Tun Fatimah was a well-known Malaysian heroine and daughter to the Malaccan Bendahara who lived during the 16th century. She was married to Malacca's Sultan Mahmud Shah.
She belongs to Tamil Muslim ancestry and her father was Tun Mutahir, a ''Bendahara'' (Prime Minister) in Sultan Mahmud's time. Tun Mutahir was the descendant of Tun Kudu and Tun Ali's marriage (Both are prominent figures in the times of Sultan Muzzafar Shah, the 5th Sultan of Malacca).
Tun Fatimah was already married when the Sultan set his sights on her to become his new and latest wife. Tun Fatimah refused to divorce her husband when the ''Pembesar'' (Courtiers) urged her, this was her ultimate undoing because it led to the execution of all of her male relatives in her family, including the Bendehara Tun Mutahir and also her husband.

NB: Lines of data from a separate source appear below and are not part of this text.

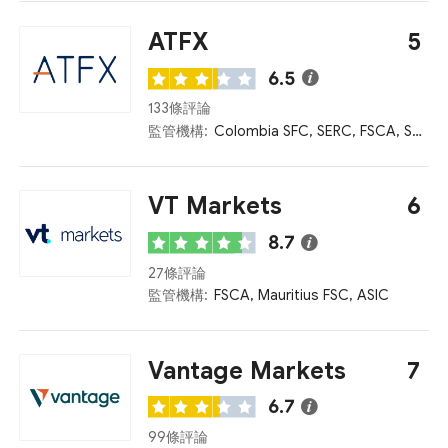
ATFX
5
6.5
133條評論
監管機構:
Colombia SFC, SERC, FSCA, Seychelles FSA, Mauritius FSC, ASIC, FCA, CySEC, SFC, UAE CMA
VT Markets
6
8.7
27條評論
監管機構:
FSCA, Mauritius FSC, ASIC
Vantage Markets
7
6.7
99條評論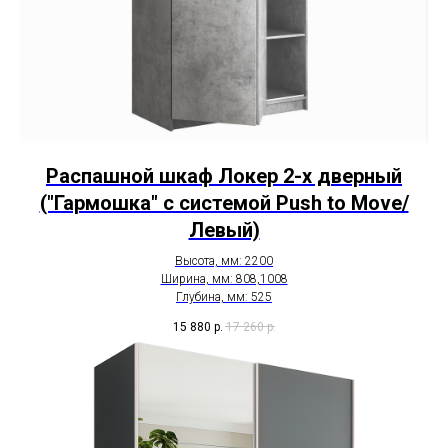
Распашной шкаф Локер 2-х дверный
("Гармошка" с системой Push to Move/
Левый)
Высота, мм: 2200
Ширина, мм: 808,1008
Глубина, мм: 525
15 880
р.
17 260
р.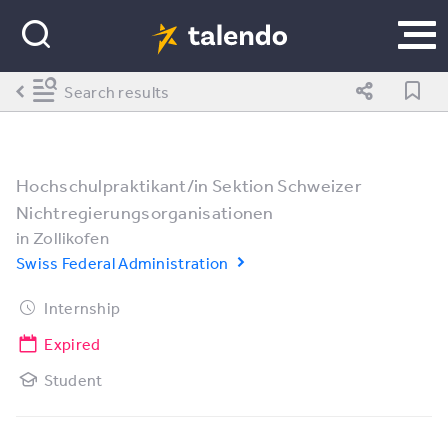
Search results
Hochschulpraktikant/in Sektion Schweizer
Nichtregierungsorganisationen
in
Zollikofen
Swiss Federal Administration
Internship
Expired
Student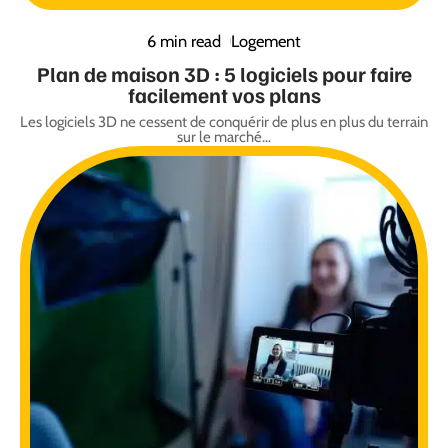
6 min read
Logement
Plan de maison 3D : 5 logiciels pour faire
facilement vos plans
Les logiciels 3D ne cessent de conquérir de plus en plus du terrain
sur le marché
…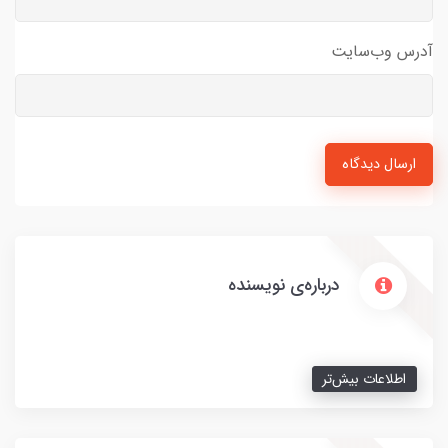
آدرس وب‌سایت
ارسال دیدگاه
درباره‌ی نویسنده
اطلاعات بیش‌تر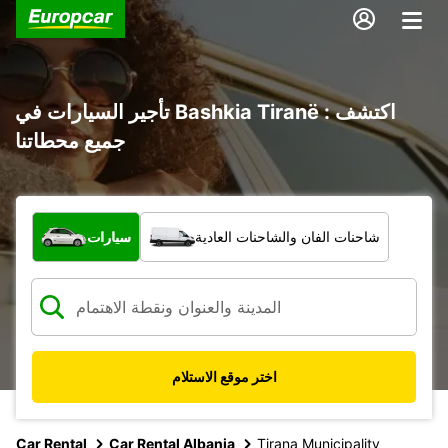
تأجير السيارات في Bashkia Tiranë : اكتشف
جميع محطاتنا
ما نوع المركبة؟
شاحنات الفان والشاحنات العادية
سيارات
اختر موقع الاستلام
Car Rental
Car Rental Albania
Tirana Municipality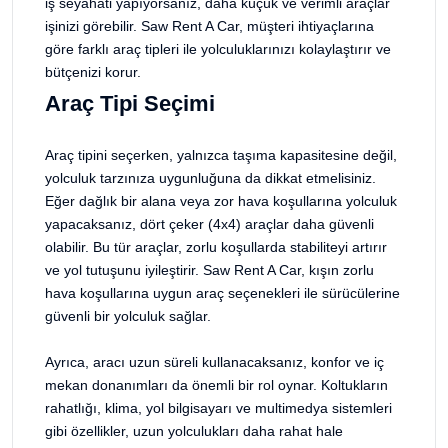
iş seyahati yapıyorsanız, daha küçük ve verimli araçlar
işinizi görebilir. Saw Rent A Car, müşteri ihtiyaçlarına
göre farklı araç tipleri ile yolculuklarınızı kolaylaştırır ve
bütçenizi korur.
Araç Tipi Seçimi
Araç tipini seçerken, yalnızca taşıma kapasitesine değil,
yolculuk tarzınıza uygunluğuna da dikkat etmelisiniz.
Eğer dağlık bir alana veya zor hava koşullarına yolculuk
yapacaksanız, dört çeker (4x4) araçlar daha güvenli
olabilir. Bu tür araçlar, zorlu koşullarda stabiliteyi artırır
ve yol tutuşunu iyileştirir. Saw Rent A Car, kışın zorlu
hava koşullarına uygun araç seçenekleri ile sürücülerine
güvenli bir yolculuk sağlar.
Ayrıca, aracı uzun süreli kullanacaksanız, konfor ve iç
mekan donanımları da önemli bir rol oynar. Koltukların
rahatlığı, klima, yol bilgisayarı ve multimedya sistemleri
gibi özellikler, uzun yolculukları daha rahat hale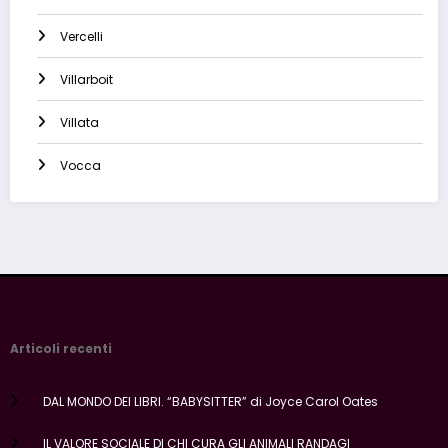
Vercelli
Villarboit
Villata
Vocca
Articoli recenti
DAL MONDO DEI LIBRI. “BABYSITTER” di Joyce Carol Oates
IL VALORE SOCIALE DI CHI CURA GLI ANIMALI RANDAGI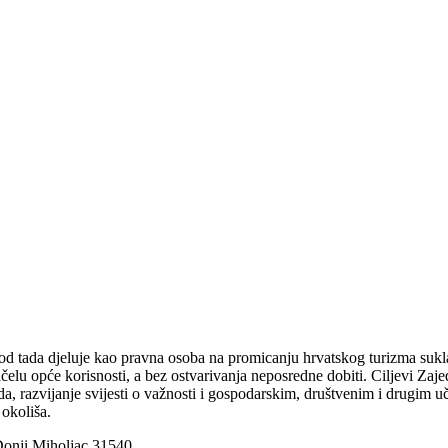
 od tada djeluje kao pravna osoba na promicanju hrvatskog turizma su
čelu opće korisnosti, a bez ostvarivanja neposredne dobiti. Ciljevi Zaje
a, razvijanje svijesti o važnosti i gospodarskim, društvenim i drugim uč
 okoliša.
 Donji Miholjac 31540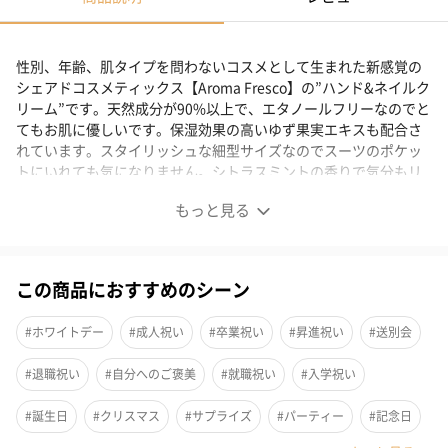
性別、年齢、肌タイプを問わないコスメとして生まれた新感覚の
シェアドコスメティックス【Aroma Fresco】の”ハンド&ネイルク
リーム”です。天然成分が90%以上で、エタノールフリーなのでと
てもお肌に優しいです。保湿効果の高いゆず果実エキスも配合さ
れています。スタイリッシュな細型サイズなのでスーツのポケッ
トにいれても気になりません。シトラスミントの香りで気分もリ
フレッシュできます。
もっと見る
ハンド&ネイルクリーム
この商品におすすめのシーン
天然成分90%以上
【Aroma Fresco】は、性別や、年齢、肌タイプを問わないコスメ
#ホワイトデー
#成人祝い
#卒業祝い
#昇進祝い
#送別会
として生まれました。
#退職祝い
#自分へのご褒美
#就職祝い
#入学祝い
”ハンド&ネイルクリーム”は、そんなコンセプトを元につくられて
います。
#誕生日
#クリスマス
#サプライズ
#パーティー
#記念日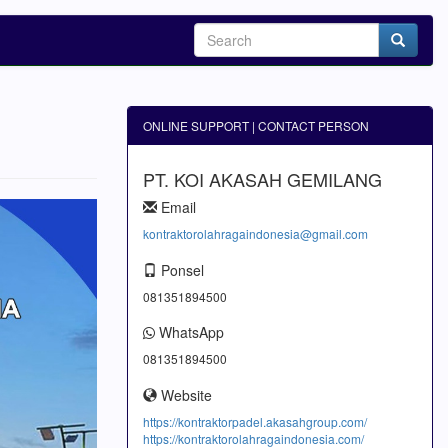
ONLINE SUPPORT | CONTACT PERSON
PT. KOI AKASAH GEMILANG
Email
kontraktorolahragaindonesia@gmail.com
Ponsel
081351894500
WhatsApp
081351894500
Website
https://kontraktorpadel.akasahgroup.com/
https://kontraktorolahragaindonesia.com/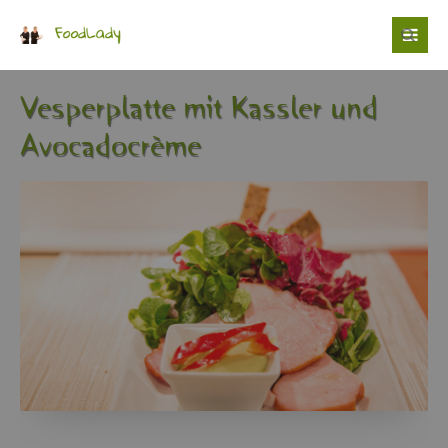
Login
Benutzername
Ves­per­plat­te mit Kass­ler und
Avo­ca­docrè­me
Passwort
Anmelden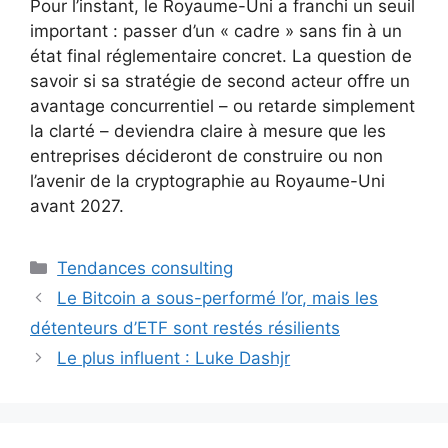
Pour l’instant, le Royaume-Uni a franchi un seuil
important : passer d’un « cadre » sans fin à un
état final réglementaire concret. La question de
savoir si sa stratégie de second acteur offre un
avantage concurrentiel – ou retarde simplement
la clarté – deviendra claire à mesure que les
entreprises décideront de construire ou non
l’avenir de la cryptographie au Royaume-Uni
avant 2027.
Catégories
Tendances consulting
Le Bitcoin a sous-performé l’or, mais les
détenteurs d’ETF sont restés résilients
Le plus influent : Luke Dashjr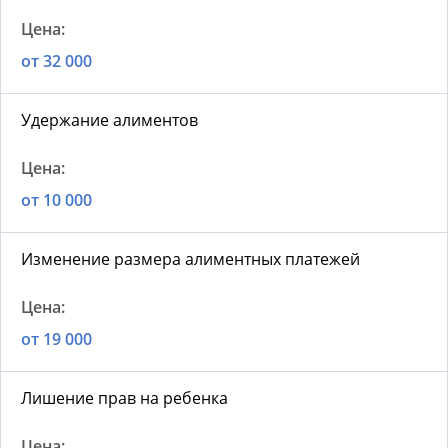
от 32 000
Удержание алиментов
от 10 000
Изменение размера алиментных платежей
от 19 000
Лишение прав на ребенка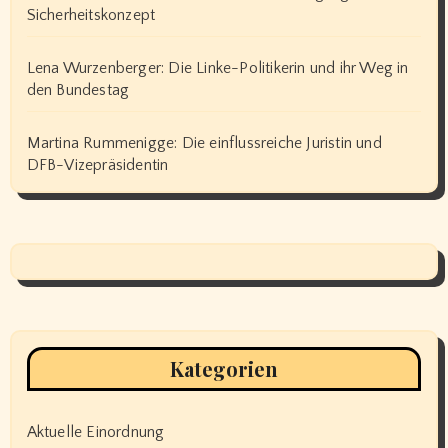
Sicherheitskonzept
Lena Wurzenberger: Die Linke-Politikerin und ihr Weg in
den Bundestag
Martina Rummenigge: Die einflussreiche Juristin und
DFB-Vizepräsidentin
Kategorien
Aktuelle Einordnung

Tun Fatimah finally complied with the Sultan's wishes, she became his third wife and she bore him two Princes and two princesses. The younger of the second Prince, Raja Raden Ali would in a few years become the second ruler of Johor Sultanate as Sultan Alauddin Riayat Shah for 36 years.
==Her role in Malay politics==

She was the first Malay woman to lead her people like a charismatic sovereign queen. It is said that the Portuguese were more afraid of the Queen than her reigning Sultan husband. She was known to help Tun Perak, a Malaccan bendahara, to lead the Malays in their fight against the invading Portuguese forces in the early 16th century. Unfortunately, the Malays had later lost the war to the more technologically powerful Portuguese army. According to Malaysian historians it was a sly foreign Datuk of Malacca who gave out the secrets to them to conquer the city, and thus had eventually made the Malays lost their control of it. Perhaps the fall of Malacca is also partly due to the Sultan's cruelty. When Malacca fell to Portugal in 1511, it seemed that it was mainly Tun Fatimah's work that expanded the new Malay Johor-Riau from Johore and the Riau islands to parts of Sumatra and Borneo. The Malaccan Sultan's power was almost restricted to a figurehead. Tun Fatimah created an alliance with neighbouring kingdoms by letting her children marry the royal families of Aceh, Minangkabau and Borneo.
No one knew how long she had lived for, as well as when and where she died. However, fellow historians of the Malay Archipelago suggested that her tombstone is located in Kampar, Riau on the Indonesian island of Sumatra.